🤖 AI Summary
Large Audio-Language Models (LALMs) exhibit significantly weaker multi-step reasoning capabilities in complex acoustic scenes compared to Large Vision-Language Models (LVLMs), primarily due to the scarcity of large-scale, high-quality audio Chain-of-Thought (CoT) data.
Method: We propose the first audio-oriented cross-modal reasoning distillation framework that transfers CoT reasoning capabilities from LVLMs to LALMs using audio-visual question-answering data. Our approach introduces an audio-focused CoT generation and hallucination filtering mechanism, integrated with test-time expansion, audio-anchored verification, and GRPO-enhanced supervised fine-tuning to mitigate the audio CoT data bottleneck.

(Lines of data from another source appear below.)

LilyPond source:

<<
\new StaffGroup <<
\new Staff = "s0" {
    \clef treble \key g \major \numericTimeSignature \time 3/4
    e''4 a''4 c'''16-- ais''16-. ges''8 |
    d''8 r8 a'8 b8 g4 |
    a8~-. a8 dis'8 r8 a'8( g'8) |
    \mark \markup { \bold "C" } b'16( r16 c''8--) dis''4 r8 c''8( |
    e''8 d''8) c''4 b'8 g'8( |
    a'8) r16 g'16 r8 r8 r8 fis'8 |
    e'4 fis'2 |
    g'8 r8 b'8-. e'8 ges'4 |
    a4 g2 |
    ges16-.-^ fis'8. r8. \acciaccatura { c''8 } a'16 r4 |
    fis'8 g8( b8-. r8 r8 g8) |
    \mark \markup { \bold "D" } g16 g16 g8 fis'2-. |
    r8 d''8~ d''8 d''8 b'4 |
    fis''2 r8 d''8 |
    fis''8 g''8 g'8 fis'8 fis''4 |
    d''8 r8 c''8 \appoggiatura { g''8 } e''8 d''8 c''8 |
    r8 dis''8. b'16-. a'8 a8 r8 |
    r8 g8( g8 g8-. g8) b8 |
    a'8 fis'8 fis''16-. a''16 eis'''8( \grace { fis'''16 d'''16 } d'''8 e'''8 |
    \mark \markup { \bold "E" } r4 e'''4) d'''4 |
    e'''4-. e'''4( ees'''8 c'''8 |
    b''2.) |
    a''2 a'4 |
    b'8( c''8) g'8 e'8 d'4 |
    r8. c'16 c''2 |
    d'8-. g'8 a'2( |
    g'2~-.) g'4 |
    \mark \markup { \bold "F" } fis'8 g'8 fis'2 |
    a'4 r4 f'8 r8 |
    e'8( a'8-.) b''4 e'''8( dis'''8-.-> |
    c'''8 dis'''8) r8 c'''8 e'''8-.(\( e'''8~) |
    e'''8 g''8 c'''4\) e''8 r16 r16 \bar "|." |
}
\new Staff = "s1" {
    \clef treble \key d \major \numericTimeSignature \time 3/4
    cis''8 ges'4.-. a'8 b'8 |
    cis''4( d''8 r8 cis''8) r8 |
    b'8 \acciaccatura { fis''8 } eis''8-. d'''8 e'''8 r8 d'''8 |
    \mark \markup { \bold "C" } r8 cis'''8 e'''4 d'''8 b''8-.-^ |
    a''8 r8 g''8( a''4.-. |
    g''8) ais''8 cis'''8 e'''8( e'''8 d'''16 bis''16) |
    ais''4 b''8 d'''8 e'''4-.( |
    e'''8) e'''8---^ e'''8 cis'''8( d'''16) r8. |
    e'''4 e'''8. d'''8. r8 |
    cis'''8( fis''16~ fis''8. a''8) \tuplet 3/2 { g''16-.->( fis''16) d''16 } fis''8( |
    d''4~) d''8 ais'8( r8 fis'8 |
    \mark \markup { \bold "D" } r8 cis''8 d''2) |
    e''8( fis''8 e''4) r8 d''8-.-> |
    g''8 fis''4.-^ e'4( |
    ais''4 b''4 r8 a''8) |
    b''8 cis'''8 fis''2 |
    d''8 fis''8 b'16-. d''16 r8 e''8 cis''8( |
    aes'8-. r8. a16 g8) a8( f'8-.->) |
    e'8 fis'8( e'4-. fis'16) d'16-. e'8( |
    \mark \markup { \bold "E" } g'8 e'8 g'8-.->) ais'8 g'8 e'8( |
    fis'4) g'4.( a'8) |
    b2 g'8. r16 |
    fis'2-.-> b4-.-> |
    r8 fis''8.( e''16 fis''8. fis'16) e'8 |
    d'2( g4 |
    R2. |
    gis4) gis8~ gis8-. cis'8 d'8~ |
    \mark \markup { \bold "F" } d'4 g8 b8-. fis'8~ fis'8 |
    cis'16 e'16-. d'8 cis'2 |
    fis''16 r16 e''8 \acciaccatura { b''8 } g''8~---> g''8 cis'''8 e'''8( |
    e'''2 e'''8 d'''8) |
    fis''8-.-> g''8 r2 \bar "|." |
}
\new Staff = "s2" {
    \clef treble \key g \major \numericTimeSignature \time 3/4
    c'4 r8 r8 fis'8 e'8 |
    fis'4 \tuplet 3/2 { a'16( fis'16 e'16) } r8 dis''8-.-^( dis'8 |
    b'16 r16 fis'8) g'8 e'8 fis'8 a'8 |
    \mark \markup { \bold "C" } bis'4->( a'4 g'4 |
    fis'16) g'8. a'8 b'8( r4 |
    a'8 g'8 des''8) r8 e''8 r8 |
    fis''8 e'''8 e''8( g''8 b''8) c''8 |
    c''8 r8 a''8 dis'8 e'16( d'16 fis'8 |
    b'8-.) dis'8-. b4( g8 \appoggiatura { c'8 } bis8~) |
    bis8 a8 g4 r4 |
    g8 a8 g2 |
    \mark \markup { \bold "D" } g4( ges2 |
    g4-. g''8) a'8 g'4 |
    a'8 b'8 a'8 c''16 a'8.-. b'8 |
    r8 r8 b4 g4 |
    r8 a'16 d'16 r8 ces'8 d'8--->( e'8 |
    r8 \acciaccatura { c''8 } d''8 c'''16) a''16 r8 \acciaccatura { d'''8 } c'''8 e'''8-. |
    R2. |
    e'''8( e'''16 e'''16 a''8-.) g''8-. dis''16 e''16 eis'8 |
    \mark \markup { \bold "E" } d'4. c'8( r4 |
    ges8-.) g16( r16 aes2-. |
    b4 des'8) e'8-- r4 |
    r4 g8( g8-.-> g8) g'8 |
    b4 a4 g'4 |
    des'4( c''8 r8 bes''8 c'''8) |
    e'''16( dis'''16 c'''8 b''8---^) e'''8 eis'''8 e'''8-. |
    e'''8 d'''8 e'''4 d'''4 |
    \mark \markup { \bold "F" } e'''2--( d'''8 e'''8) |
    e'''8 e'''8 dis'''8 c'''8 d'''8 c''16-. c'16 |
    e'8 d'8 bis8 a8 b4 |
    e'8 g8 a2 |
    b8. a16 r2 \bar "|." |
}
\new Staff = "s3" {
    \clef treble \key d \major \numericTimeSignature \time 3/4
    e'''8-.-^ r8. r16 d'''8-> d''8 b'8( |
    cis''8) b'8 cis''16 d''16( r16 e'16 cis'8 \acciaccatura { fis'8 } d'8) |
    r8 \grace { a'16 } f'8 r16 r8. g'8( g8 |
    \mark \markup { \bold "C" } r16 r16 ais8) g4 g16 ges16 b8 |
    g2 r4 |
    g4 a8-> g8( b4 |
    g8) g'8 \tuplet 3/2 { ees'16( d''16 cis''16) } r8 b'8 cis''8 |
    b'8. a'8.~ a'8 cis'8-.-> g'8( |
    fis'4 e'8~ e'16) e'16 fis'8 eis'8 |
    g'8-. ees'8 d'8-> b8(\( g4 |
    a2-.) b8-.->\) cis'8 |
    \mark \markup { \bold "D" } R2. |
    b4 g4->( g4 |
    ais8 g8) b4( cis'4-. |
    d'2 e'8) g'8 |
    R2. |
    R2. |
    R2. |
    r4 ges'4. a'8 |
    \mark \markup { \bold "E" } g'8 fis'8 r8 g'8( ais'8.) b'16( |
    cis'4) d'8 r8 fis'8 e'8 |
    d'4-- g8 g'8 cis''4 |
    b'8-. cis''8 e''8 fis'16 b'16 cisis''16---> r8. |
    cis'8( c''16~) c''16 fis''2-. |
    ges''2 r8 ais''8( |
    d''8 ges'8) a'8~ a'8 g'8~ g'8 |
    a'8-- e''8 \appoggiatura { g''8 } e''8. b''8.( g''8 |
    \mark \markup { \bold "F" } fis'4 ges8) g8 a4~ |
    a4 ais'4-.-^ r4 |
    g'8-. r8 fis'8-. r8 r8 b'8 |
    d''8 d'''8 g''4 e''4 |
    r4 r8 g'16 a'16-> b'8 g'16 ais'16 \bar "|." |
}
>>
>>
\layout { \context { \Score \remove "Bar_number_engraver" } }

Contribution/Results: Experiments demonstrate substantial improvements over strong baselines on audio-visual QA tasks, achieving higher reasoning accuracy and enhanced cross-scene generalization. To our knowledge, this is the first work to enable verifiable, vision-to-audio reasoning capability transfer, establishing a foundational methodology for scalable audio reasoning.
📝 Abstract
While large audio-language models (LALMs) have demonstrated state-of-the-art audio understanding, their reasoning capability in complex soundscapes still falls behind large vision-language models (LVLMs). Compared to the visual domain, one bottleneck is the lack of large-scale chain-of-thought audio data to teach LALM stepwise reasoning. To circumvent this data and modality gap, we present SightSound-R1, a cross-modal distillation framework that transfers advanced reasoning from a stronger LVLM teacher to a weaker LALM student on the same audio-visual question answering (AVQA) dataset. SightSound-R1 consists of three core steps: (i) test-time scaling to generate audio-focused chains of thought (CoT) from an LVLM teacher, (ii) audio-grounded validation to filter hallucinations, and (iii) a distillation pipeline with supervised fine-tuning (SFT) followed by Group Relative Policy Optimization (GRPO) for the LALM student. Results show that SightSound-R1 improves LALM reasoning performance both in the in-domain AVQA test set as well as in unseen auditory scenes and questions, outperforming both pretrained and label-only distilled baselines. Thus, we conclude that vision reasoning can be effectively transferred to audio models and scaled with abundant audio-visual data.